Metallica



Önceki yazılarımı okuyanlar, yazıların ilginç bilgiler ve inceden mesajlar içerdiğini bilirler. Bu yazım ise biraz farklı: Biraz müzik, biraz hayâl kırıklığı ve biraz da yenilgiyi kabullenme hikayesi anlatacağım. 

Lise yıllarının başında tanıştım Metallica ile. Çok ayrıntıya girmeyeceğim, kısaca elektrogitar ve Metallica o zamanlarıma damga vurdu diyebilirim. Şarkılarını dinlemeye ve çalmaya başladığım zamanlar 1998 senesiydi ve Reload albümü yeni çıkmıştı. MTV'de yeni klipleri yayınlanmaya başlamıştı. Lise müzik grubumuzla çalabildiğimiz her parçayı cuma akşamları okuldaki müzik odasında tekrar tekrar prova ettiğimiz zamanlardı.

Beni Metallica'ya aşık eden ilk dört albümleriydi. 1983-89 yılları arasında çıkan albümlerdeki efsane şarkılar o zamanlar kelimenin tam anlamıyla aklımı başımdan alıyordu. Bazen kasetten bazen CD'den tekrar tekrar dinleyip çaldığım şarkılar bende o zamanlar garip bir düşünce oluşmasına sebep oldu: Acaba bugün Metallica, içince The Four Horsemen, Fade to Black, Master of Puppets ve One ayarında efsane parçaların olduğu yeni bir albüm çıkarsa, ben bu albümü ilk defa dinlerken nasıl muazzam bir haz alırdım, ne gibi öforik bir hale bürünürdüm? 
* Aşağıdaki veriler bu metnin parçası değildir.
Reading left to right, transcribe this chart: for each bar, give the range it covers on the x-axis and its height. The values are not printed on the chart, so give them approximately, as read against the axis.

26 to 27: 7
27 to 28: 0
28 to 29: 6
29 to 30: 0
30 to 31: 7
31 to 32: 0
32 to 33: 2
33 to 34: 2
Bu merak uzun zaman canlılığını korudu. Metallica 2016 senesine kadar 3 orijinal albüm çıkardı. Hiç bir albüm bu fantazimin yanına bile yaklaşamadı. Dinlediğim başka gruplar ve şarkılar da buna dahildi.

Metallica ile tanışmamdan bu yana 20 küsür sene geçti. Birçok müzik türü dinlememe rağmen, bugün en çok hangi şarkıyı sevdiğim sorulunca yine 80'li yılların Metallica şarkılarını söylüyorum. Bu durum da bana anlatıyor ki, benim o şarkılara olan hayranlığım gençlik ateşinin verdiği geçici bir sevda değil gerçeğin ta kendisiydi!

Bazı şeyler benzersizdir, zamansızdır; bize hissettirdikleri özel, tarifsiz ve ifade edilmesi zordur.

Varken kıymetini bilmek, tadını çıkarmak gerek. Benzerlerinin gelmesini beklemek sonunda hayâl kırıklığıyla sonuçlanabiliyor.